A Cambodian pangolin mother and her child. Pangolins are the most illegally traded mammal in the world. WWF

As the world scrambles to find a cure for the COVID-19 virus, the last few months have highlighted how closely connected we are to nature. A healthy, species-rich ecosystem protects us from diseases, as there is ample space to coexist with nature. Conversely, homogenous species populations in fragmented habitats encroached on by human development, are ideal pandemic breeding grounds.

According to a range of experts and the World Health Organization (WHO), there is strong evidence that COVID-19 originated in bats. How the virus moved from bats to humans is still unclear, but many believe an intermediate host was involved.

The only other wildlife species known to be living with Coronaviruses, similar to COVID-19, are pangolins – a scaly mammal that looks like an anteater. It so happens that pangolins are also the most illegally traded mammal in the world, says the International Union for Conservation of Nature (IUCN). It is involved in data gathering and analysis, research, field projects, advocacy, and education.  Markets, where live wildlife is traded, have been implicated in previous outbreaks of Coronaviruses, such as SARS.

While the loss of biodiversity may have given rise to the pandemic, COVID-19 has, in turn, exacerbated the pressure on ecosystems. The pandemic has created spikes in deforestation rates and poaching of rare and endangered species, across several continents. In addition, millions of migrant workers are returning home to rural areas, after losing jobs in cities or neighbouring countries, because of the pandemic. The search for money and food is becoming desperate. Plummeting ecotourism across the world means that financial resources needed to protect wildlife are missing. People enter the forests to cut trees, hunt animals, and fish. Fighting to survive, it is understandable that they may not care that their prey is endangered.

Experts point out that human interference and the loss of such biodiversity lends itself to increased risks of future pandemics. At the same time, biodiversity protection also needs to address the fundamental needs of struggling people. So, what can be done?

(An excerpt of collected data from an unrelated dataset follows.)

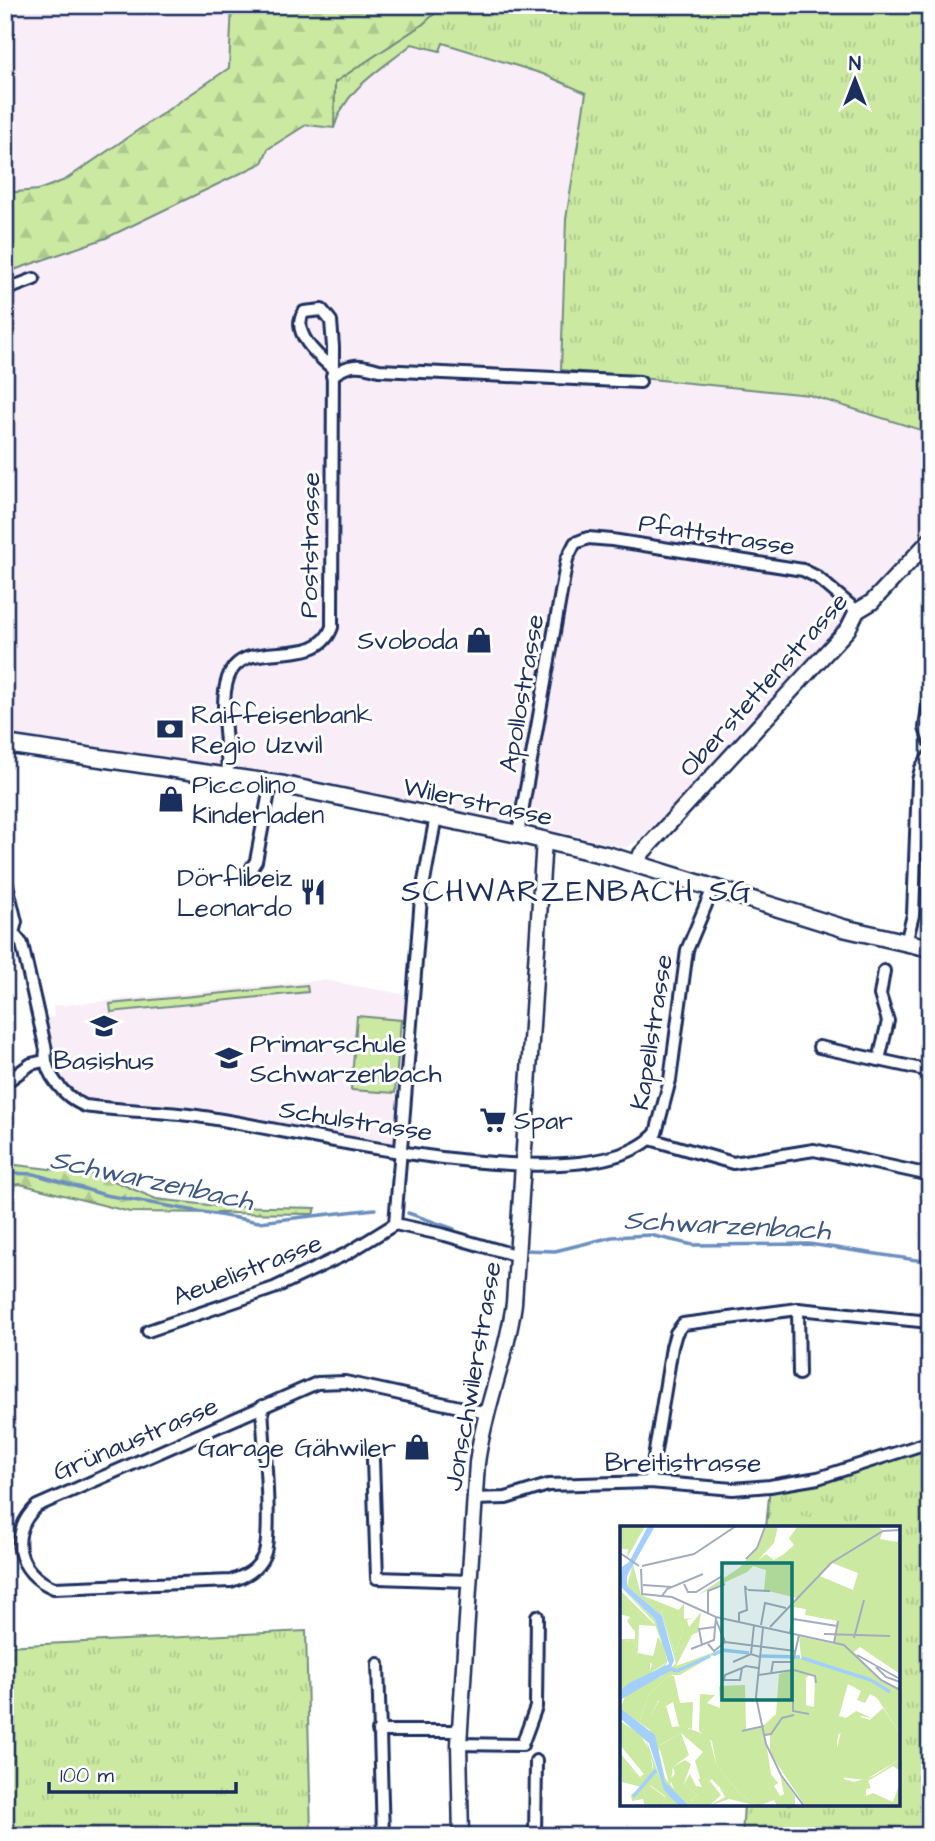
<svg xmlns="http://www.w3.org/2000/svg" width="935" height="1841" viewBox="0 0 935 1841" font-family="'Architects Daughter',sans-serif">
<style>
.built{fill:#f9edf8}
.grass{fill:url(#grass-tufts);stroke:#738c80;stroke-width:2}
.forest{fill:url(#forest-firs);stroke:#738c80;stroke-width:2}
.garden{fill:#cbe9a1;stroke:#738c80;stroke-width:2}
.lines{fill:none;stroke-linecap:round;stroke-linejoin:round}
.stream{stroke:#6c8fbd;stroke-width:3.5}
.minor-casing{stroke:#1b2f5e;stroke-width:16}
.tertiary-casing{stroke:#1b2f5e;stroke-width:19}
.secondary-casing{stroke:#1b2f5e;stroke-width:21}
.minor{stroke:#fff;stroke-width:10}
.tertiary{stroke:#fff;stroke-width:14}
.secondary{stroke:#fff;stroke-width:16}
.labels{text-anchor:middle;stroke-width:6;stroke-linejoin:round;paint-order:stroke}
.street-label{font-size:26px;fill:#1b2f5e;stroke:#fff}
.poi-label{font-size:26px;fill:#1b2f5e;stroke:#fff;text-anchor:start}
.water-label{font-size:28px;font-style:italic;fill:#3d5786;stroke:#fff}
.quarter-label{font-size:30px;letter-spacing:2px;fill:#1b2f5e;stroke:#fff}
.inset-river{fill:none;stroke:#a2cffd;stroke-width:3.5}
.inset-road{fill:none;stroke:#a4acbf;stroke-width:2}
.view{fill:#0f766e;fill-opacity:0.15;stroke:#0f766e;stroke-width:3.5}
.inset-edge{fill:none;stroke:#1b2f5e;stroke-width:3.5}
</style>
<defs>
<pattern id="grass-tufts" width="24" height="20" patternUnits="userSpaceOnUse" patternTransform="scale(1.75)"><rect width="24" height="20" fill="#cbe9a1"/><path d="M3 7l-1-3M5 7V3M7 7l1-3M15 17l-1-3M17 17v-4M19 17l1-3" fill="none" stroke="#aec88d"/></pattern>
<pattern id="forest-firs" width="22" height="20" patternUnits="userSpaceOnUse" patternTransform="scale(1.75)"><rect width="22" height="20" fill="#cbe9a1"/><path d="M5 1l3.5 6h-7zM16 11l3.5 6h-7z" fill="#aec88d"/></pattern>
</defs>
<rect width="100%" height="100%" fill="#fff"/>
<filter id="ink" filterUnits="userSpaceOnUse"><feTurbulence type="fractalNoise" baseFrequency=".0143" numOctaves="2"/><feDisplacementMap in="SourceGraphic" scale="14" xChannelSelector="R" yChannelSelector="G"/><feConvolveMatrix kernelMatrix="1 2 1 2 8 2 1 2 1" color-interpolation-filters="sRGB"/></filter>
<g filter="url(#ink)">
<g class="built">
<polygon points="5,5 232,5 229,68 65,180 38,190 5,193"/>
<polygon points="443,43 543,74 586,93 566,219 561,370 809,395 930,433 930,513 926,534 648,833 626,848 527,824 537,741 518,834 5,744 5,273 106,238 307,125 339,112 355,88 412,44 440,51"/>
<polygon points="323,980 408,995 402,1095 393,1146 201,1110 91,1101 68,1088 54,1064 55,1052 47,1018 54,1017 53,1006"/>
</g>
<g class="grass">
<path d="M444 5H930V433L809 395 561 370 566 219 586 93 543 74 443 43 440 51 412 44C380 71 346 87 334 128L335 82 423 24Z"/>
<polygon points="930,1442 930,1836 742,1836 744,1804 898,1804 898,1528 766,1528 770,1486"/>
<polygon points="306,1631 311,1836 5,1836 5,1646"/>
</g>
<g class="forest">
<polygon points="232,5 444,5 423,24 335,82 334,128 306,125 268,149 262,163 106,238 5,273 5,193 38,190 65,180 229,68"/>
<polygon points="16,1165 100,1175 156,1199 218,1206 316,1208 313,1214 130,1212 20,1184 5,1186 5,1167"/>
</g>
<g class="garden">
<polygon points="307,985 308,992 111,1012 110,1004"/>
<polygon points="357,1016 401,1020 395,1093 351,1090"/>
</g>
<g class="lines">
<g class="stream">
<polyline points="5,1173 34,1174 105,1195 259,1222 375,1209"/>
<polyline points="408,1213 454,1229"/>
<polyline points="523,1250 555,1251 612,1237 650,1235 693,1245 809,1244 930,1262"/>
</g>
<g class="minor-casing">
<g id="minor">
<polyline points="5,290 34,279"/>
<path d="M332 376C349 363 359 364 379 370L640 382"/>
<polyline points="930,693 925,728 930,742"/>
<path d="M228 776C228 748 219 703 228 678 243 633 316 673 332 627L333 347 331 321 322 310 304 312C290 332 318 356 332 368"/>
<polyline points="518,834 567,559 575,543 588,538 612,540 803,570 817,577 857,611"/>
<polyline points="252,867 256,861 271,782"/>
<polyline points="5,876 16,922 13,933"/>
<path d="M13 933 22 944 46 1050C42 1073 65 1097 85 1106 122 1111 160 1111 197 1116 290 1128 589 1208 656 1133L670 1080 687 950 713 888"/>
<polyline points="906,943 913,915 918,781 921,768 930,755"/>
<polyline points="819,1047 930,1071"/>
<polyline points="879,1060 888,1021 880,995 884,971"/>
<polyline points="5,1083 31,1064 44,1061"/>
<polyline points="650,1139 733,1163 814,1150 930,1175"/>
<polyline points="395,1224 421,898 436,816"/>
<polyline points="798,1309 799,1374"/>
<polyline points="148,1331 274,1288 348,1253 395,1224 445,1235 518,1256"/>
<path d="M262 1406C263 1435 273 1534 264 1555 257 1571 245 1576 231 1581L54 1588C17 1573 7 1534 37 1506L317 1383 345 1382 487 1413"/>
<polyline points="373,1460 377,1578 469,1581"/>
<polyline points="650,1482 672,1347 676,1333 683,1324 798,1309 930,1322"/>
<polyline points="474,1499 506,1498 548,1485 650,1482 733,1489 770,1486 818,1478 930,1442"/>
<polyline points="378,1664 383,1836"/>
<polyline points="378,1731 460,1731"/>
<polyline points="459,1744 522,1745 536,1707 537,1616"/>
<polyline points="535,1836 536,1761"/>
</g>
</g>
<g class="tertiary-casing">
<g id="tertiary">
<polyline points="637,864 641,854 848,629 857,611 872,602 930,540"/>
<path d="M461 1836 459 1744 477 1463C484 1408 507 1358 514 1303L544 840"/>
</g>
</g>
<g class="secondary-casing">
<polyline id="secondary" points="5,744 284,785 518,834 610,856 843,928 930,948"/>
</g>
<use href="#minor" class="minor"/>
<use href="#tertiary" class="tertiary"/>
<use href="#secondary" class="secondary"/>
</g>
</g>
<defs>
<g id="shop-bare" transform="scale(2.1)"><path d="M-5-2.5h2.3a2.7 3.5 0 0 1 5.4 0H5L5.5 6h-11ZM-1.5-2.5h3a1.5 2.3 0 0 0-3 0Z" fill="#1b2f5e" stroke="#fff" stroke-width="2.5" paint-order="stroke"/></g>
<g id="bank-bare" transform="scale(2.1)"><path d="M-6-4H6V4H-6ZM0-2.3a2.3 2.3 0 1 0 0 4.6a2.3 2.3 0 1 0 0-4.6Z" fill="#1b2f5e" stroke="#fff" stroke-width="2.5" paint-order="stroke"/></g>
<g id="restaurant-bare" transform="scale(2.1)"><path d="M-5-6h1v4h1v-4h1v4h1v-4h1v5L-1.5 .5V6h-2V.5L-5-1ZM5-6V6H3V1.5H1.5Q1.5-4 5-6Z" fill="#1b2f5e" stroke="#fff" stroke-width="2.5" paint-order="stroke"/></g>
<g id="school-bare" transform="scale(2.1)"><path d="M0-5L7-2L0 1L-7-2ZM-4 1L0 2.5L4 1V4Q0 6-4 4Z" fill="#1b2f5e" stroke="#fff" stroke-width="2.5" paint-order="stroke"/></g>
<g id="supermarket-bare" transform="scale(2.1)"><path d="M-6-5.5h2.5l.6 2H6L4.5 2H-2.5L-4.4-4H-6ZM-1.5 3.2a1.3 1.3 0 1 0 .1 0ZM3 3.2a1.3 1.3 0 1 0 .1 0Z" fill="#1b2f5e" stroke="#fff" stroke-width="2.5" paint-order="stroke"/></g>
</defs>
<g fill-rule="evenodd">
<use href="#shop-bare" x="479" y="640"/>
<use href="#bank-bare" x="170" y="729"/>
<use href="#shop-bare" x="171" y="799"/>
<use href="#restaurant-bare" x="313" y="892"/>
<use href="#school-bare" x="104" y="1026"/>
<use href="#school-bare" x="229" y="1058"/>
<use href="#supermarket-bare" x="493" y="1120"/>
<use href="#shop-bare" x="417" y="1447"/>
</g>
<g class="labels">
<g class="street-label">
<text transform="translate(717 534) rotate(9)" y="9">Pfattstrasse</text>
<text transform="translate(309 545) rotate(-89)" y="9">Poststrasse</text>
<text transform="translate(763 684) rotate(-48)" y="9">Oberstettenstrasse</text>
<text transform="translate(521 693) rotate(-80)" y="9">Apollostrasse</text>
<text transform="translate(478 801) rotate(12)" y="9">Wilerstrasse</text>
<text transform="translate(651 1032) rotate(-81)" y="9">Kapellstrasse</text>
<text transform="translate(356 1120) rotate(9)" y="9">Schulstrasse</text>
<text transform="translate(247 1269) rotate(-21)" y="9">Aeuelistrasse</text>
<text transform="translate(472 1376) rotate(-80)" y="9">Jonschwilerstrasse</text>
<text transform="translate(135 1438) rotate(-23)" y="9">Grünaustrasse</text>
<text x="683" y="1471">Breitistrasse</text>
</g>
<g class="poi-label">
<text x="458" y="649" text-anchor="end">Svoboda</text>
<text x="191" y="723">Raiffeisenbank<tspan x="191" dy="30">Regio Uzwil</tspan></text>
<text x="192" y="793">Piccolino<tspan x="192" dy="30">Kinderladen</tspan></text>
<text x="292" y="886" text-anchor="end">Dörflibeiz<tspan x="292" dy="30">Leonardo</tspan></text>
<text x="250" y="1052">Primarschule<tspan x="250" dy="30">Schwarzenbach</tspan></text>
<text x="104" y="1069" text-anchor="middle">Basishus</text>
<text x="514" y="1129">Spar</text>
<text x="396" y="1456" text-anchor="end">Garage Gähwiler</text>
</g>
<g class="water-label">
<text transform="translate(152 1179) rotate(12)" y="10">Schwarzenbach</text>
<text transform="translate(727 1224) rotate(3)" y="10">Schwarzenbach</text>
</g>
<g class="quarter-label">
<text x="577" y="901">SCHWARZENBACH SG</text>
</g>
</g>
<g transform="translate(620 1526)">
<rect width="280" height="280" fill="#fff"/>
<path d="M0 0H25L7 32 8 23H0ZM178 0H256L263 4 260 13 277 16 280 11V148L240 121 234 126 258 151 276 162 280 158V207L257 172 250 168 245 177 237 174 241 165 228 158 219 190 226 192 236 185 252 192 241 190 218 209 217 218 224 253 234 256 254 250 280 233V245L273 240 248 255 251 262 246 263V270L253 267 273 276 280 257V280H185L150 227V209H145L151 248 158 257 154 260 160 270 164 268 160 249 175 270V279L182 280H157L154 274 138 280 120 268 96 238 92 215 79 205 80 168 95 169 87 177 100 182 99 160 125 159 126 203 143 200 156 188 159 148 173 144 175 132H181L179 110 214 118 218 95 185 89 186 83 173 81 177 72 144 64 146 44 133 40 127 46V43L146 28 154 34 164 28 174 19 169 12ZM212 37 238 47 233 64 200 50ZM190 148 195 150 194 181 186 179V152ZM0 64 36 100 19 99 18 127 33 130 38 111 45 122 47 136 29 148 32 138 18 130 16 116 0 113H15V106L7 95 10 91 0 88ZM41 84 61 93 63 107 55 127ZM50 149 54 150 60 177 73 176 72 203 59 200 53 176 46 180 38 175 31 189 23 197 20 195 29 168ZM0 195 20 208 30 225 33 245 22 253 0 233V227L20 251 24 248 0 219ZM61 207 69 229 53 241 50 261 39 220ZM70 248 76 260 82 261 78 253H83L81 257 89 254 101 269 89 280 74 279 71 275 77 269 64 258ZM29 259 45 271 43 280 31 277 24 268Z" fill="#cbe9a1" fill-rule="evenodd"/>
<path d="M158 0 154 17 127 46 78 69 119 42 137 22 146 1ZM13 38 21 69 59 84 64 77V93L73 92 67 94 69 101 81 86 78 106 72 109 56 140 100 124 126 127 99 126 60 149H50L29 168 20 195 31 189 38 176H45L52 201 62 200 89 210 96 238 120 268 138 280 109 273 89 280 105 271 99 260 94 262 98 260 92 253 82 259 75 235 83 226 61 207 40 219 39 226 45 252 54 263 50 253 55 248 53 241 65 234 71 238 64 258 77 269 71 275 76 280 66 278 45 257 30 204 0 183 6 168 42 150 56 137 42 90 7 60ZM41 84 61 94 63 107 55 127ZM0 60 35 93 49 131 45 141 0 165V113L16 116 18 130 30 133V148L45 138 47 131 34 96ZM263 182 280 207V233L245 254 220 251 214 236 222 201 235 189 250 194ZM0 192 25 210 44 263 59 280H43L45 270 30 259 24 268 39 280H25L23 273 12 275 11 269 21 261 2 256 0 233 22 253 33 244V238L26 215Z" fill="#cbe9a1" fill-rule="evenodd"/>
<path d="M28 0H35L7 50V60L42 90 54 134 50 145 0 174V165L9 157 49 138 35 93 0 60 2 41 9 36ZM0 182 35 209 45 256 69 280 58 279 44 264 29 217 0 192Z" fill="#a2cffd"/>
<path class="inset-river" d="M93 129 103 124 129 127M141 130 180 131M182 132 251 154 270 166M50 143 57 145 90 130M13 271 36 244"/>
<path class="inset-road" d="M0 27 19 40M126 33 137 22 145 1M22 40 74 28 116 0M21 43 22 68 52 71 96 91 224 119 261 154 280 164M64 58 68 66H76L102 50M23 59 52 61M128 64 150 65M42 70 47 63 83 48M88 88V65L105 58M96 94 105 116M119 95V87L127 84 125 60 127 64M141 99 145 77 166 82M150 101 211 37 263 5 280 4M143 102 136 171 146 218 161 249 184 280M170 107 173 93 217 100M204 108 270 110M179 109 173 136V185L189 188M234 112 244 74M105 116 175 125M214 117 218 95M88 118 94 125 105 116M82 119 79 103 95 101M71 123 94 114 96 91M131 128 134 99M237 129 280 153M113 136 131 128 140 131M256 141 266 151 280 156M122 142 120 154H104L105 149 122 142 126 140 138 142M174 144 195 150 196 157M151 148 153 136H173M138 149 173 144M122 205 144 200M145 209 151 208 162 192 174 189"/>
<path class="view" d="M102 37H172V174H102Z"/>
<rect width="280" height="280" class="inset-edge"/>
</g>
<rect width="935" height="1841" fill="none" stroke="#fff" stroke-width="28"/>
<rect x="14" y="14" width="907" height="1813" fill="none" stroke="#1b2f5e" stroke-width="2.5" filter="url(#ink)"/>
<g transform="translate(855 80)" stroke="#ffffff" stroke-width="5" paint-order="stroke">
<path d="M0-5L12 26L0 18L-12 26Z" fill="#1b2f5e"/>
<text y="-10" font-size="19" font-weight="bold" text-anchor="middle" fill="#1b2f5e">N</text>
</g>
<path d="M49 1782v10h187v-10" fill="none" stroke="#1b2f5e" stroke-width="3.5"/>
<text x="60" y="1782" font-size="21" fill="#1b2f5e" stroke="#ffffff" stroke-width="5" paint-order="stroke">100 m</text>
</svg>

In Cambodia, the UN Development Programme (UNDP), in collaboration with the embassy
of Sweden and the Ministry of Environment, is preparing a COVID-19 response package that will financially support rural communities in biodiversity conservation. The COVID-19 response package builds on ongoing green financing initiatives such as REDD+ (Reducing Emissions from Deforestation and Forest Degradation) and Payments for Ecosystem Services and Biodiversity Financing.  In different ways, these initiatives promote conservation and sustainable management of natural resources, while also supporting local communities.

Cambodia has created a framework for REDD+ at the national level. It includes a strategy and action plan, national forest monitoring systems and a set of safeguards, to conserve natural habitats and biodiversity.

Two projects in the protected forests of Seima and the Cardamoms have already generated more than US $10 million from the private sector that has been shared with authorities and local communities to support rural livelihoods, improve forest management and conserve biodiversity.

Meanwhile, Cambodia is also developing what are known as Payments for Ecosystem Services (PES). This initiative will mobilise money from the major users of ecosystem resources, such as water, clean air and scenic beauty, in order to finance activities that protect and restore ecosystems and biodiversity.

With assistance from Sweden, Cambodia is currently implementing pilot projects to conserve the important watersheds of two protected areas, Kbal Chhay and Kulen Mountain. It is vital to scale up these initiatives and to secure increased funding from the national budget because both local people and tourism are dependent on steady access to freshwater.

Cambodia has strengthened its national environmental education programmes to improve the understanding of the intimate relations between society and its natural surroundings. Our hope is that the younger generations will push towards sustainable and more harmonious ways of living with nature. Among many benefits, this will also minimise the chances of future pandemic outbreaks across the planet.